While some managers are indeed considering all PAIs for their Article 9 funds, the report said, others have taken a selective approach and are considering only the most relevant indicators for their strategies.
“Asset managers should explain which PAIs they consider and why,” added Bioy.
Lack of definition
According to Morningstar, SFDR does not provide asset managers with sufficient guidance in defining sustainable investments, resulting in different interpretations and potential confusion for investors. As well as a lack of sustainability data from corporates, asset managers must contend with an absence of minimum thresholds for applying SFDR’s ‘do no significant harm’ condition.
There can also be significantly different outcomes if a fund takes a revenue-weighted approach to assessing the contribution of the sustainable activities of investee firms to its portfolio versus a more binary ‘pass-fail’ approach. “Products with similar mandates and portfolios will report divergent exposures to sustainable investments depending on the methodology chosen by their providers,” said Morningstar.
The three European Supervisory Authorities raised many of these issues with the European Commission in September. But it is not currently known whether the commission will comment before January 2023, when Phase II of SFDR will require managers to disclose minimum taxonomy and sustainable investment alignments and PAI considerations in precontractual documents.
In September, ESMA also issued further guidelines on facilitating customer sustainability preferences under MiFID II.
Reclassification risks
In terms of reclassifications of funds, the overwhelming majority – 315 out of 383 – upgraded from Article 6 to 8, reflecting both managers’ response to strong customer demand and the lack of a clearly defined floor for Article 8 funds.

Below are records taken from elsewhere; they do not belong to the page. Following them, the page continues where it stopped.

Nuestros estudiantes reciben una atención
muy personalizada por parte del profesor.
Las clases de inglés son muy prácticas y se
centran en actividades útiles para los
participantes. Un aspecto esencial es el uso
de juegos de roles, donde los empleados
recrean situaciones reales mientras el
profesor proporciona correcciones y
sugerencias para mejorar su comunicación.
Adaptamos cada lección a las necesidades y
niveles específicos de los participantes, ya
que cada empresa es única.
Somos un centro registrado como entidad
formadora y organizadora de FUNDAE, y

A total of 41 downgraded from Article 9 to 8; four of the ten largest funds to take this step were owned by NN Investment Partners.
Morningstar cited the influence of regulatory activity at the pan-European and national level, including an investigation by the Dutch financial regulator, interpreted by many as specifying that Article 9 funds must only include sustainable investments, rather than merely a high proportion.
AXA Investment Managers downgraded 21 strategies to Article 8 and said it would do the same for more, due to the “stricter interpretation” of Article 9 criteria under Level II of SFDR from January, albeit noting that “the notion of sustainable investment is still subject to various interpretation and no guidance had been given so far by the European regulator”.
Bioy said: “In the next few months, we expect more managers to take similar steps, unless further clarification is provided by the regulator that Article 9 funds are not required to hold 100% of sustainable investments.”
Sustainability-focused SFDR funds experienced a mixed three months ending September 2022, buffeted like all investment vehicles by geopolitical uncertainty and macroeconomic pressures, most notably spiking inflation. But combined assets (3%) and market share (53.5%) of Article 8 and 9 funds both grew.
Article 9 products recorded inflows of €12.6 billion in Q3 2022, with passive vehicles proving particularly popular, while Article 8 funds lost €28.7 billion, only slightly less than in the previous quarter. In comparison, non-green Article 6 funds suffered €62.1 billion outflows.
Despite this, Article 9 funds still account for just 5.2% of the SFDR universe by assets, with the balanced shared broadly evenly between the other two fund types.